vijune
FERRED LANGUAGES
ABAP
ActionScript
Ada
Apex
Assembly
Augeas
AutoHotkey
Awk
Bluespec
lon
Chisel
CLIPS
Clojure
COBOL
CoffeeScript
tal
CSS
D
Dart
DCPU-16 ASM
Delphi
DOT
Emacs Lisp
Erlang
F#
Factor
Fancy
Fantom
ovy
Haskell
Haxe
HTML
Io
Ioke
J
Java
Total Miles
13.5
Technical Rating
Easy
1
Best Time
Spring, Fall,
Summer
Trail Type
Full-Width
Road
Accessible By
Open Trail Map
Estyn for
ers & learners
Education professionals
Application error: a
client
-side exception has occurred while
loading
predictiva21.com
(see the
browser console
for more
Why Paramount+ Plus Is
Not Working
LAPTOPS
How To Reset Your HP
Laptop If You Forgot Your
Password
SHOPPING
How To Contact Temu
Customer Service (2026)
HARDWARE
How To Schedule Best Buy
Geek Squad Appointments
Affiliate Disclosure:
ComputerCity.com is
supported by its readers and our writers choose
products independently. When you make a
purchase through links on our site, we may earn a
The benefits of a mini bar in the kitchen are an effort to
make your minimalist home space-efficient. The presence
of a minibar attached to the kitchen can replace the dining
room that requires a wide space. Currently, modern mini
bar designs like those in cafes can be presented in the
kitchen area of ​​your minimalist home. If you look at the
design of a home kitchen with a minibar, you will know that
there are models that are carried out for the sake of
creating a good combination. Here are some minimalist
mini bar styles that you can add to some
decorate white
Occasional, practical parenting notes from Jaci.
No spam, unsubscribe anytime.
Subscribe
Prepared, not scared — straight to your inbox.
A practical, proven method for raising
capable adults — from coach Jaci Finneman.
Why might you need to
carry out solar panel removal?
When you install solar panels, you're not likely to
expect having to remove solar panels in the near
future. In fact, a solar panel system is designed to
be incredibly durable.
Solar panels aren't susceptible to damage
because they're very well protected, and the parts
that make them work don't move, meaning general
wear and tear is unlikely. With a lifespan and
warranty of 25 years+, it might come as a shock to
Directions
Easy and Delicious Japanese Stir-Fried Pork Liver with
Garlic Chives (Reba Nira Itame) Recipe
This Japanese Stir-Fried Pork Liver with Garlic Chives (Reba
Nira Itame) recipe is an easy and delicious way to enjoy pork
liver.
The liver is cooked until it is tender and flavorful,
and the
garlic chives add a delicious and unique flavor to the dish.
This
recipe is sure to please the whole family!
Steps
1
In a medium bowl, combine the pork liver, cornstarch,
--------
▶ _EXERCISE BRIEF_:
Transcribe the entries exactly.

▶ _TASK RESPONSE_:
vijune
FERRED LANGUAGES
ABAP
ActionScript
Ada
Apex
Assembly
Augeas
AutoHotkey
Awk
Bluespec
lon
Chisel
CLIPS
Clojure
COBOL
CoffeeScript
tal
CSS
D
Dart
DCPU-16 ASM
Delphi
DOT
Emacs Lisp
Erlang
F#
Factor
Fancy
Fantom
ovy
Haskell
Haxe
HTML
Io
Ioke
J
Java
Total Miles
13.5
Technical Rating
Easy
1
Best Time
Spring, Fall,
Summer
Trail Type
Full-Width
Road
Accessible By
Open Trail Map
Estyn for
ers & learners
Education professionals
Application error: a
client
-side exception has occurred while
loading
predictiva21.com
(see the
browser console
for more
Why Paramount+ Plus Is
Not Working
LAPTOPS
How To Reset Your HP
Laptop If You Forgot Your
Password
SHOPPING
How To Contact Temu
Customer Service (2026)
HARDWARE
How To Schedule Best Buy
Geek Squad Appointments
Affiliate Disclosure:
ComputerCity.com is
supported by its readers and our writers choose
products independently. When you make a
purchase through links on our site, we may earn a
The benefits of a mini bar in the kitchen are an effort to
make your minimalist home space-efficient. The presence
of a minibar attached to the kitchen can replace the dining
room that requires a wide space. Currently, modern mini
bar designs like those in cafes can be presented in the
kitchen area of ​​your minimalist home. If you look at the
design of a home kitchen with a minibar, you will know that
there are models that are carried out for the sake of
creating a good combination. Here are some minimalist
mini bar styles that you can add to some
decorate white
Occasional, practical parenting notes from Jaci.
No spam, unsubscribe anytime.
Subscribe
Prepared, not scared — straight to your inbox.
A practical, proven method for raising
capable adults — from coach Jaci Finneman.
Why might you need to
carry out solar panel removal?
When you install solar panels, you're not likely to
expect having to remove solar panels in the near
future. In fact, a solar panel system is designed to
be incredibly durable.
Solar panels aren't susceptible to damage
because they're very well protected, and the parts
that make them work don't move, meaning general
wear and tear is unlikely. With a lifespan and
warranty of 25 years+, it might come as a shock to
Directions
Easy and Delicious Japanese Stir-Fried Pork Liver with
Garlic Chives (Reba Nira Itame) Recipe
This Japanese Stir-Fried Pork Liver with Garlic Chives (Reba
Nira Itame) recipe is an easy and delicious way to enjoy pork
liver.
The liver is cooked until it is tender and flavorful,
and the
garlic chives add a delicious and unique flavor to the dish.
This
recipe is sure to please the whole family!
Steps
1
In a medium bowl, combine the pork liver, cornstarch,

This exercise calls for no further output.